### WHAT NEEDS TO BE DONE
Please count the lines in the data below that mention the word "vbox", then give only the total.

### PROVIDED MATERIAL
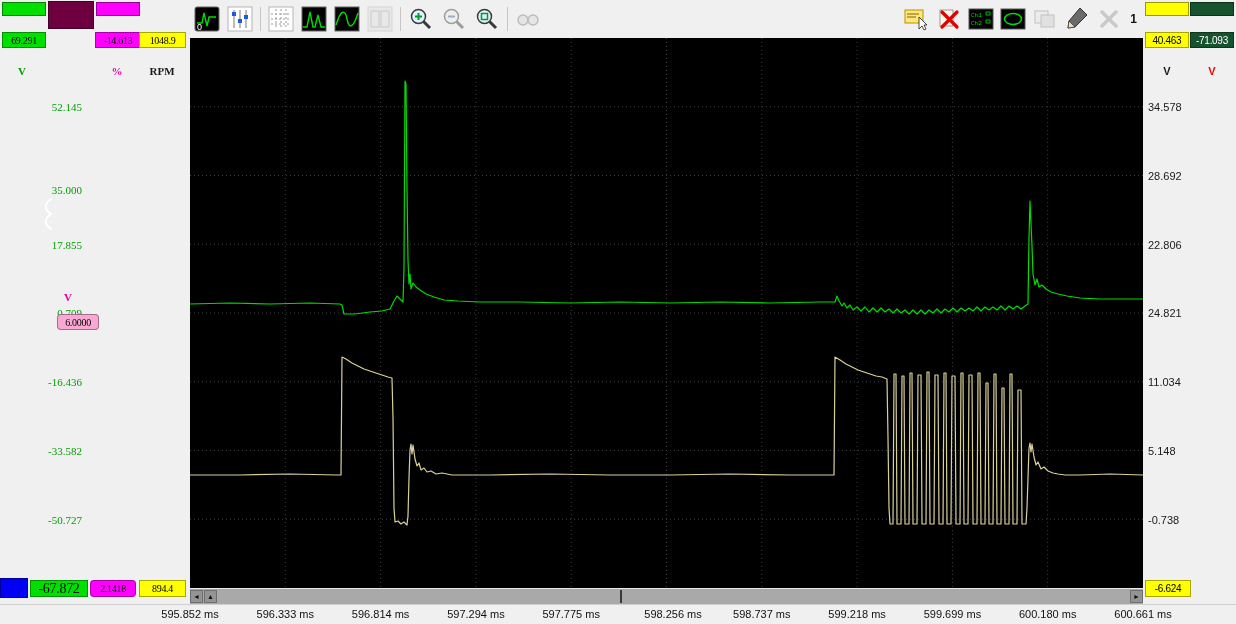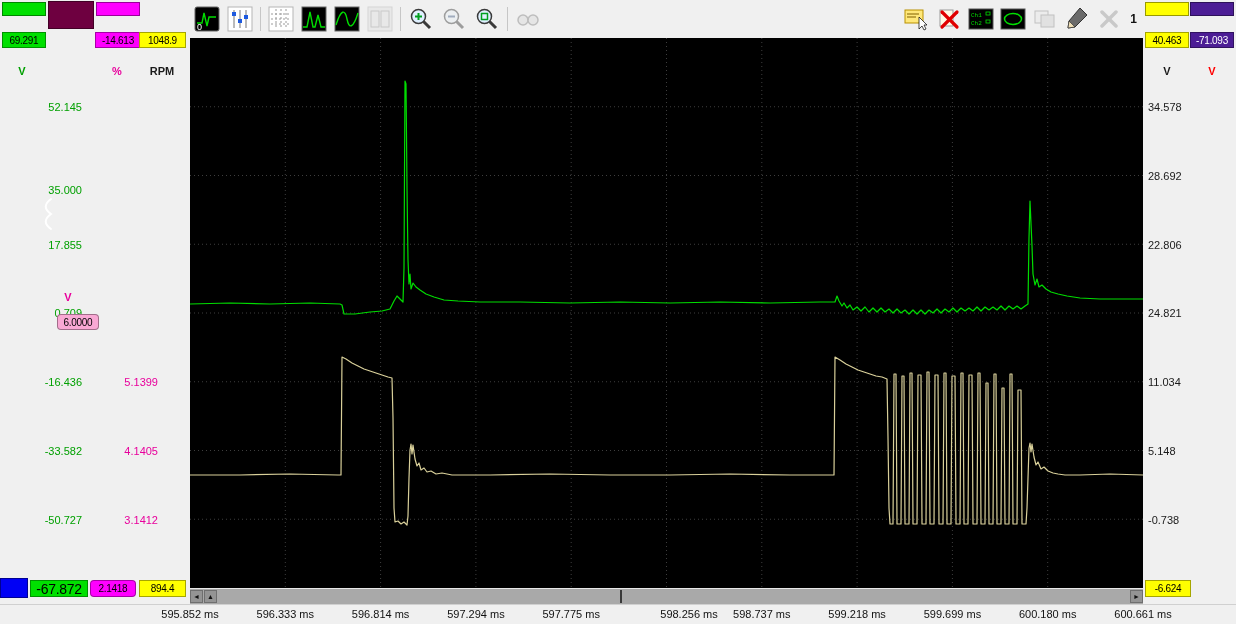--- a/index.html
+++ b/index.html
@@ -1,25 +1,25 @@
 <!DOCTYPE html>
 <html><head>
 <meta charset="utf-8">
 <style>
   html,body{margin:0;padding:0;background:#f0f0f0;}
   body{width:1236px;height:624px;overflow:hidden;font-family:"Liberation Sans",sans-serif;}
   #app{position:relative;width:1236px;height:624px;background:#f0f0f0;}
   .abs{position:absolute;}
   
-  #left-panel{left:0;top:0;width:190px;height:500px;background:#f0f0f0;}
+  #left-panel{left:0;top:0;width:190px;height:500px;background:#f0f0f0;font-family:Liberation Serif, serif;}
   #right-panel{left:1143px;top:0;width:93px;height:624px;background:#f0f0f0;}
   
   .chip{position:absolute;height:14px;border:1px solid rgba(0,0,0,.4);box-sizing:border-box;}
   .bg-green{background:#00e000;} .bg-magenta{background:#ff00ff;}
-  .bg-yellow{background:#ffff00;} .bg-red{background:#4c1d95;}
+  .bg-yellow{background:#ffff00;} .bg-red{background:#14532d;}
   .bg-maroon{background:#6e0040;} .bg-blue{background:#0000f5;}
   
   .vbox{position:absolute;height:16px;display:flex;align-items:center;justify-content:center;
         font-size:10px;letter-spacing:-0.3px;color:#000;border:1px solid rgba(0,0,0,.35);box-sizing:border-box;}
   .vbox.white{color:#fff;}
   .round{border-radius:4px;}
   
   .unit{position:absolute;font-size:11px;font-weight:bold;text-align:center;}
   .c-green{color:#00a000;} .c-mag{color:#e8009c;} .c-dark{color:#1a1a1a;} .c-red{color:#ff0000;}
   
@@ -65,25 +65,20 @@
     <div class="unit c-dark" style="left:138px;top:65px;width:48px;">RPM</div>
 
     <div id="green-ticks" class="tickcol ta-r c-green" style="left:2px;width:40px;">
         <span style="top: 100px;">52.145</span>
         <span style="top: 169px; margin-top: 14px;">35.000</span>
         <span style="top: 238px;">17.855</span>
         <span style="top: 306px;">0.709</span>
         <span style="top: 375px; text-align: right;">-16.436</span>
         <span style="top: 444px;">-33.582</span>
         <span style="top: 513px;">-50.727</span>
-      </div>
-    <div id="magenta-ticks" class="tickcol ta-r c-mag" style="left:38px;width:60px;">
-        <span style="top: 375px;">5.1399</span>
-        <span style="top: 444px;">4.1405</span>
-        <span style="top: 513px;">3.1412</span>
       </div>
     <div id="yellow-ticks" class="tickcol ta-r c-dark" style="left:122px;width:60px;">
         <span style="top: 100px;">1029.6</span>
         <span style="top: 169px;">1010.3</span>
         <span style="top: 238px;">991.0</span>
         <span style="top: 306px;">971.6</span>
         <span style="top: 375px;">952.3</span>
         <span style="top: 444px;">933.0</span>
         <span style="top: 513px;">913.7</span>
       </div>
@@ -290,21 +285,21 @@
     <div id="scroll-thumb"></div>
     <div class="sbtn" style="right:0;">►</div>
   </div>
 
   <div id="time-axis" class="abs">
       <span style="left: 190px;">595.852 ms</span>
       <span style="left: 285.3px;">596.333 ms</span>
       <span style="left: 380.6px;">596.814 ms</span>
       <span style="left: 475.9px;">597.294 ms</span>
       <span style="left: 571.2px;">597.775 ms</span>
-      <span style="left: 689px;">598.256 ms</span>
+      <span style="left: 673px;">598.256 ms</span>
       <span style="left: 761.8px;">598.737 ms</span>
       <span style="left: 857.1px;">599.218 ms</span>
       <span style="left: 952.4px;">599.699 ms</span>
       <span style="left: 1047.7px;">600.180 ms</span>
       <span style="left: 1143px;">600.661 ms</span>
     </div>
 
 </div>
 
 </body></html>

### YOUR RESPONSE
2